Texto para analizar –

Silicon Valley en San Francisco es el lugar sagrado de los desarrolladores y emprendedores que quieren conquistar al universo con la creación de algún software, aplicación o sorprendente invento tecnológico.
Es innegable que ganamos mucho incentivando la creatividad y la iniciativa; creo que reconocer y validar la ambición es tan sano como reconocer y nombrar cualquier registro de las emociones y deseos humanos. Pero hay algo que salta y que me hace mirar el fenómeno por una rendijita que muestra cierto matiz, cierta fragilidad que me pone a pensar.
Me refiero a los ciclos. Lo poderoso de los ciclos es que dependen entera y únicamente del tiempo y que, cada vez que nos empeñamos en alterarlos o manipularlos, la cagamos en grande.
Recientemente me entrevisté con cuatro líderes de proyectos startup y noté en ellos algo que se me ocurrió llamar el Síndrome de Mark Zuckerberg, debido a la socorrida referencia: vamos a crear el Facebook de la comida rápida o esto será la plataforma Facebook del periodismo colectivo, imagínate un Facebook del turismo…
También aparecieron esporádicas alusiones del tipo seremos el Twitter de la ciencia o el Netflix de los documentales caseros pero, sin duda, Facebook era el gran referente.

Instrucciones –
(a) En el texto sobre los emprendedores de Silicon Valley, ¿qué nombre dio quien escribe a lo que notó en los cuatro líderes de proyectos startup?
(b) Resume en dos oraciones el texto sobre los emprendedores de Silicon Valley.
(c) Escribe la continuación del texto sobre los emprendedores de Silicon Valley a partir de su última oración.

Datos –
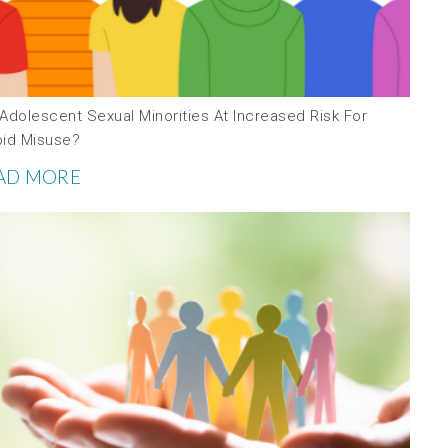
Adolescent Sexual Minorities At Increased Risk For
oid Misuse?
AD MORE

Ejercicios resueltos –
(a) Síndrome de Mark Zuckerberg.

(b) El texto valora que se incentiven la creatividad, la iniciativa y la ambición, pero señala cierta fragilidad ligada a los ciclos, que dependen solo del tiempo y salen muy mal cuando se intenta alterarlos. Tras entrevistarse con cuatro líderes de startups, quien escribe detectó lo que llamó el Síndrome de Mark Zuckerberg, pues todos tomaban a Facebook como gran referente para describir sus proyectos.

(c)
Son creativos, inquietos, dispuestos a arriesgarse y muy ambiciosos: sus proyecciones se concentran en cuántos millones de dólares ganarán anualmente una vez que su empresa esté en marcha. Y cuando valga muchísimo, van a venderla.
Otro rasgo común: tienen prisa, mucha prisa. Deben dar el campanazo en el próximo trimestre, romper el internet y asombrar con su lanzamiento dentro de cuatro o seis meses. Hablar del año próximo ya es penoso y es ir muy lento.
Todos son el CEO (Chief Executive Officer), es decir el jefe máximo y estratega de su empresa conformada por dos o cuatro miembros y están convencidos de que son mejores dirigiendo a su “equipo de trabajo”, que cualquier oficinista que lleva veinte años haciendo lo suyo y pasando las de Caín para solventar la vida laboral al frente de cientos de empleados.
Se admiran a sí mismos y nada podrá detenerlos. Y aunque es refrescante percibir el empuje y la visión de conquistadores del mundo, también es notoria la falta de equilibrio porque del otro lado, está precisamente el mundo desbordante de elementos que no se pueden prever ni controlar por más súper dotados que estos chicos sean. Y, sobre todo, está la falta de experiencia que parece ser tan poco valorada en el gremio.
Por eso hablaba de lo delicado de alterar los ciclos: poner a un cachorro de líder de manada es igual de antinatural que ver a personas de cincuenta años aferradas a una conducta adolescente. Hay algo perturbador, algo que causa ternura y también hay un puntito doloroso al contemplarlo porque se puede prever el chingadazo de realidad que regresará a la osada cría a su lugar hasta que comprenda que le faltan kilos, fuerza, peleas, cicatrices y tiempo para que esos afilados, pero frágiles dientes de cachorro se conviertan en una dentadura fuerte y completa.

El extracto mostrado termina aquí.